19. The method of claim 18, wherein selecting, for each portion of the network output, the respective path through the neural network comprises selecting the respective path based on processing either a portion of the network input or a portion of the network output using a router.

20. A system comprising one or more computers and one or more storage devices storing instructions that when executed by the one or more computers cause the one more computers to perform operations for training a neural network on a training dataset using a distributed computing system comprising a plurality of workers, wherein the operations comprise:

maintaining, at each of the plurality of workers, a respective local instance of each component in a respective subset of a plurality of components of the neural network that represents a path through the neural network, wherein each component of the neural network comprises a different subset of the plurality of parameters of the neural network, and wherein the respective subset of the plurality of components that represents the path through the neural network comprise at least an input component of the neural network that receives an input to the neural network and an output component of the neural network that generates an output of the neural network;

updating, by each worker, the respective local instances of the components in the respective subset in parallel with other workers;

determining whether to synchronize the respective local instances of the components in the respective subsets across the plurality of workers; and

in response to determining to synchronize, updating the respective local instances of the components in the respective subsets implemented at the plurality of workers.

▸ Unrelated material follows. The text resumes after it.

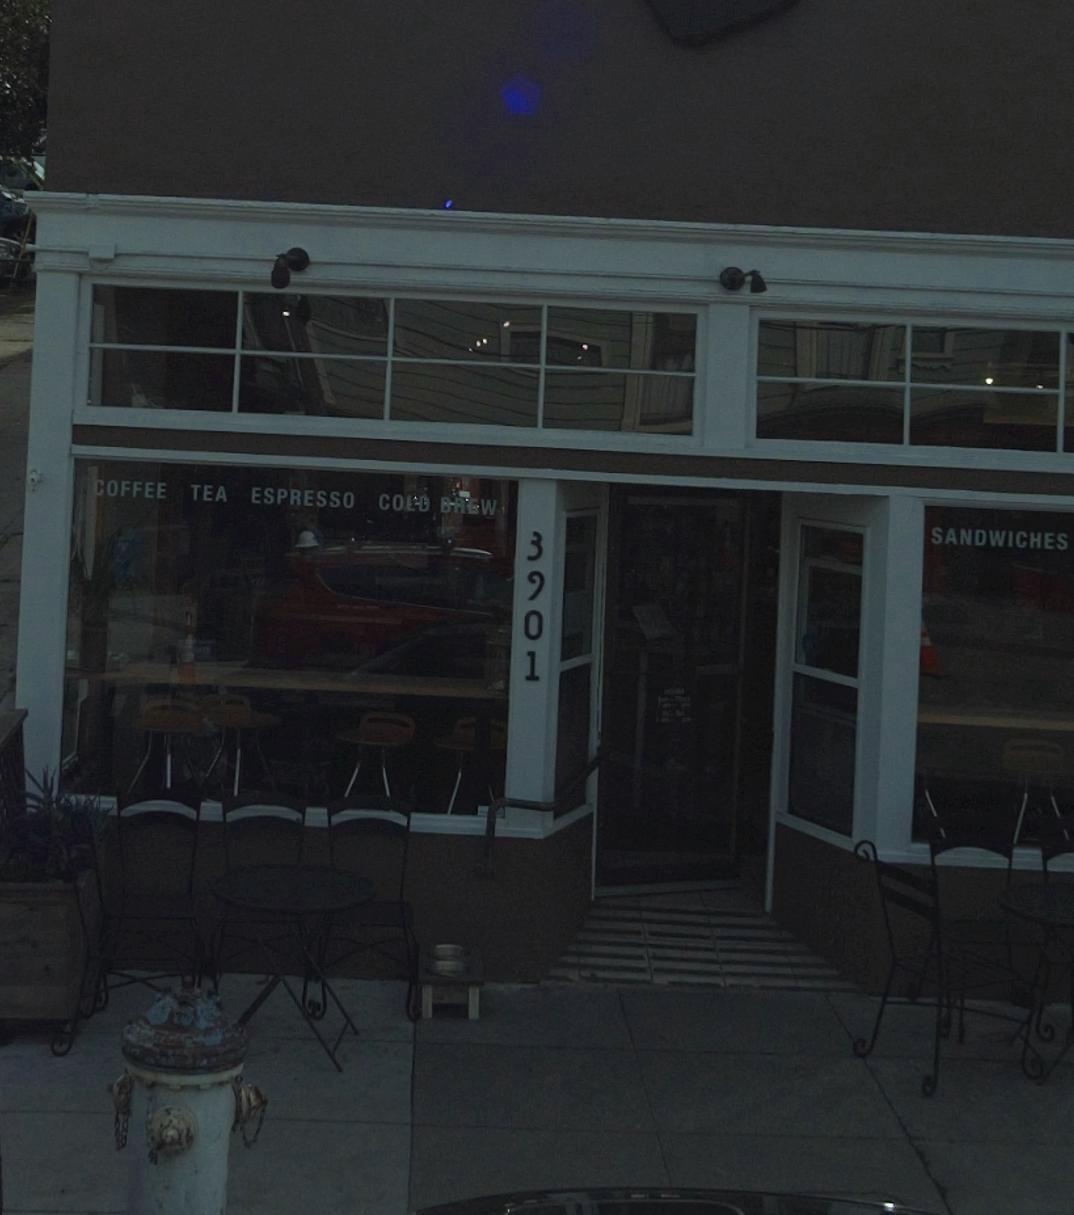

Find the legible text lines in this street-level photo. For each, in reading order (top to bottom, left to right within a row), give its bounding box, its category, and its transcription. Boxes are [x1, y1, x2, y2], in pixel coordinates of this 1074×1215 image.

[92, 478, 498, 517] None: COFFEE TEA ESPRESSO COLD BREW
[930, 525, 1069, 551] None: SANDWICHES
[520, 530, 547, 682] StreetNumber: 3901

21. One or more non-transitory computer storage media storing instructions that when executed by one or more computers cause the one more computers to perform the operations for training a neural network on a training dataset using a distributed computing system comprising a plurality of workers, wherein the operations comprise:

maintaining, at each of the plurality of workers, a respective local instance of each component in a respective subset of a plurality of components of the neural network that represents a path through the neural network, wherein each component of the neural network comprises a different subset of the plurality of parameters of the neural network, and wherein the respective subset of the plurality of components that represents the path through the neural network comprise at least an input component of the neural network that receives an input to the neural network and an output component of the neural network that generates an output of the neural network;

updating, by each worker, the respective local instances of the components in the respective subset in parallel with other workers;

determining whether to synchronize the respective local instances of the components in the respective subsets across the plurality of workers; and

in response to determining to synchronize, updating the respective local instances of the components in the respective subsets implemented at the plurality of workers.